** YOUR ASSIGNMENT **
Repeat word for word the lines of the records between the line containing "Connectez-vous" and the line containing "Ihre E-Mail-Adresse", inclusive. Omit the pictures from your answer.

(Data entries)
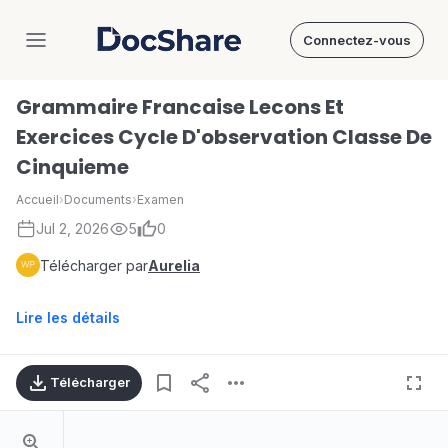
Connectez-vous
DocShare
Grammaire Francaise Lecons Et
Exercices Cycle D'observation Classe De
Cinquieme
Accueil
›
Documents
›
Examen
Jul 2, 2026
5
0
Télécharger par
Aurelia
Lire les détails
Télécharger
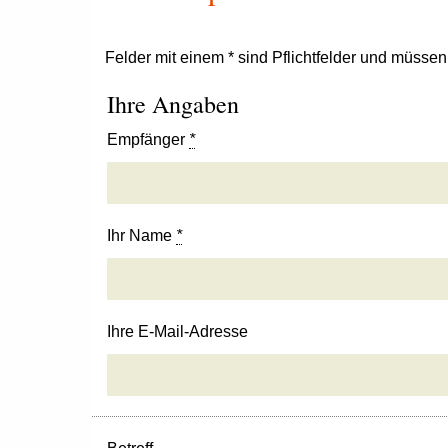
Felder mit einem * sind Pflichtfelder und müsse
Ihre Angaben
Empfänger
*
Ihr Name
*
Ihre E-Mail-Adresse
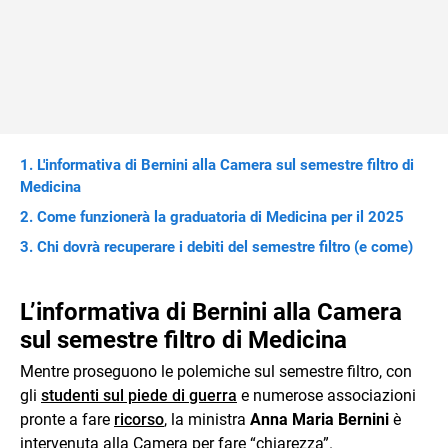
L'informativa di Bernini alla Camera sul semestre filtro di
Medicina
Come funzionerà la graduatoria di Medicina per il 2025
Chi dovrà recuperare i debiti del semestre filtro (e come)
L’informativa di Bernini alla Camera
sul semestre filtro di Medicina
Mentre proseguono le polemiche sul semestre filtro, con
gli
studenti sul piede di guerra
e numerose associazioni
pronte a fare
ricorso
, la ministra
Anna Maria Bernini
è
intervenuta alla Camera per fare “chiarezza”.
* * *
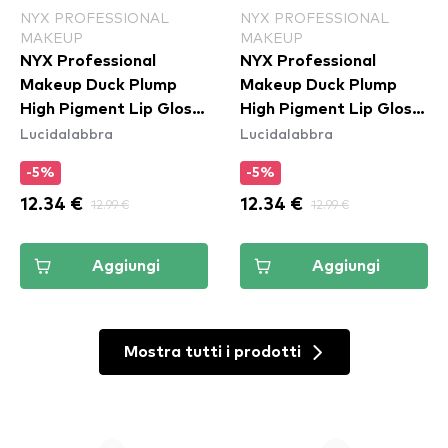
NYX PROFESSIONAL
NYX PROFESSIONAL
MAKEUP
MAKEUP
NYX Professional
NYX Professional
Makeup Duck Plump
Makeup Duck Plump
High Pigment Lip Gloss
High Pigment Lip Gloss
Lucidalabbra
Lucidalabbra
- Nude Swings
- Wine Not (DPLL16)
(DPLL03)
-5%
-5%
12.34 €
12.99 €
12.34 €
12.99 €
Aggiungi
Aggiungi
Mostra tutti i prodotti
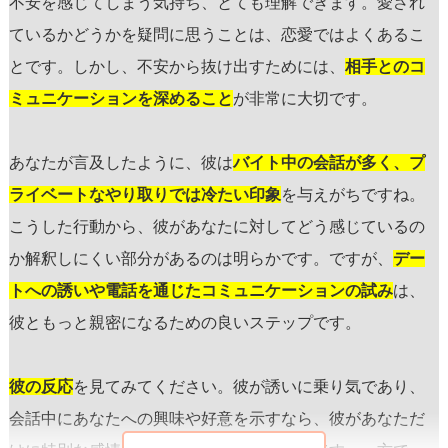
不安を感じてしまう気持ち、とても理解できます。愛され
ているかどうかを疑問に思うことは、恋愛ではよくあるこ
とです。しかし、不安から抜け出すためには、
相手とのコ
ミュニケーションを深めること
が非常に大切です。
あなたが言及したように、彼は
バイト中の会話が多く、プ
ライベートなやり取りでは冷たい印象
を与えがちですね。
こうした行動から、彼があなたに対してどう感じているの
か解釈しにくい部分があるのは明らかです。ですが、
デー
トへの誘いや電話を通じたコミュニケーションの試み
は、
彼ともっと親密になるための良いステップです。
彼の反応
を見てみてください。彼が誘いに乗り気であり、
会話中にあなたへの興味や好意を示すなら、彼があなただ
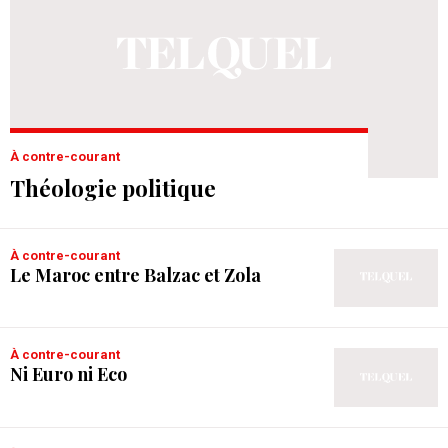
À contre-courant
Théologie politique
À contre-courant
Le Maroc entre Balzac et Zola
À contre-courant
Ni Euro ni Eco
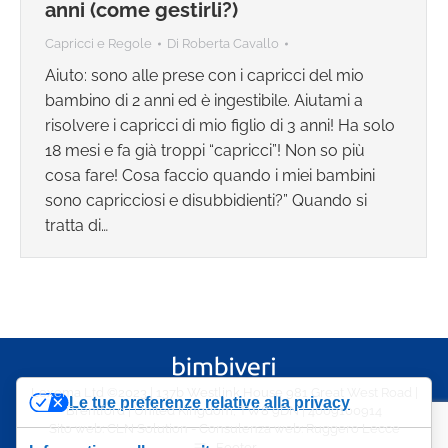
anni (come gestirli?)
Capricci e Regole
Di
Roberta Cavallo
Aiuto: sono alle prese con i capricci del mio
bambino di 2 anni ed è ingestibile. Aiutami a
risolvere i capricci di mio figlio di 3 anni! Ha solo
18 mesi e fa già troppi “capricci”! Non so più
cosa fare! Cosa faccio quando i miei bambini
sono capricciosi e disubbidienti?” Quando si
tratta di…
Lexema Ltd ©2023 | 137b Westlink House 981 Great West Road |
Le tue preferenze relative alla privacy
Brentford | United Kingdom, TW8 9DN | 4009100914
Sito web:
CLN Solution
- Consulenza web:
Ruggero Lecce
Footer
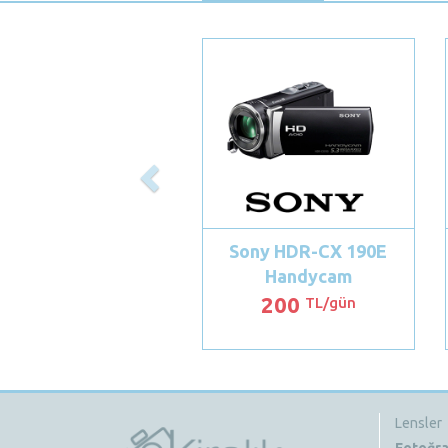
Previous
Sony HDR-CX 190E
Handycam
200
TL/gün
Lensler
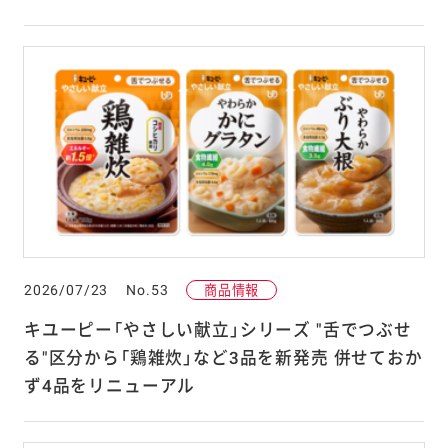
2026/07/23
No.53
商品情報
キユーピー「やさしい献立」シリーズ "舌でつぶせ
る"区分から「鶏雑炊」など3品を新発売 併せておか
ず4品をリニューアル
--
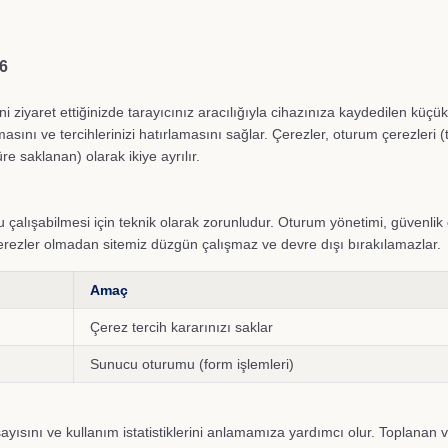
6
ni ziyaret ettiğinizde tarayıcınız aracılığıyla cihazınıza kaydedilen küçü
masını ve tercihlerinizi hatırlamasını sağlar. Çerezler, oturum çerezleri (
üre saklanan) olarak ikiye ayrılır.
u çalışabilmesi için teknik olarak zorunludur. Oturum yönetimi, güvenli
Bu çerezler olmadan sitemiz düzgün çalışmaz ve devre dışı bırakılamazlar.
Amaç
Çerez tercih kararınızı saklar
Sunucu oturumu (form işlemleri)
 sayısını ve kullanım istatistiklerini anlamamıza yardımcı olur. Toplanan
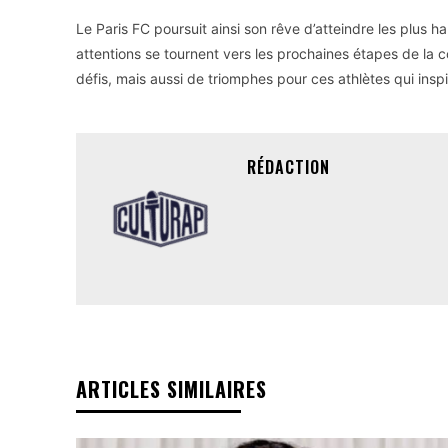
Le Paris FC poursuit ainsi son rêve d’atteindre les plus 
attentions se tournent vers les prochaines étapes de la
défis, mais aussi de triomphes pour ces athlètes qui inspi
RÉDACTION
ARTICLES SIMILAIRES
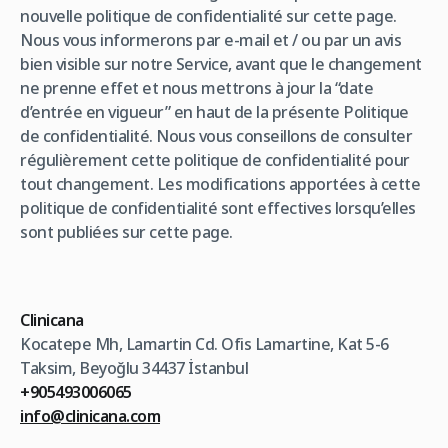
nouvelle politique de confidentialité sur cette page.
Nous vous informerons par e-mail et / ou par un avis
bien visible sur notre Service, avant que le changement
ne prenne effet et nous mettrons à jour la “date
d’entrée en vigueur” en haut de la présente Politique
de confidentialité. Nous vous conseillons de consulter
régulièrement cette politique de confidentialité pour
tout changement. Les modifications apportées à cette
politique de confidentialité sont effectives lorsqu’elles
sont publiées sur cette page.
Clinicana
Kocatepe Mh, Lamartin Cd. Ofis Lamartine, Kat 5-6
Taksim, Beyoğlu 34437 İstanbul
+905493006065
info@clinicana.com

** EXERCISE SOLUTION **
Connectez-vous
DocShare
Grammaire Francaise Lecons Et
Exercices Cycle D'observation Classe De
Cinquieme
Accueil
›
Documents
›
Examen
Jul 2, 2026
5
0
Télécharger par
Aurelia
Lire les détails
Télécharger
Felder mit einem * sind Pflichtfelder und müsse
Ihre Angaben
Empfänger
*
Ihr Name
*
Ihre E-Mail-Adresse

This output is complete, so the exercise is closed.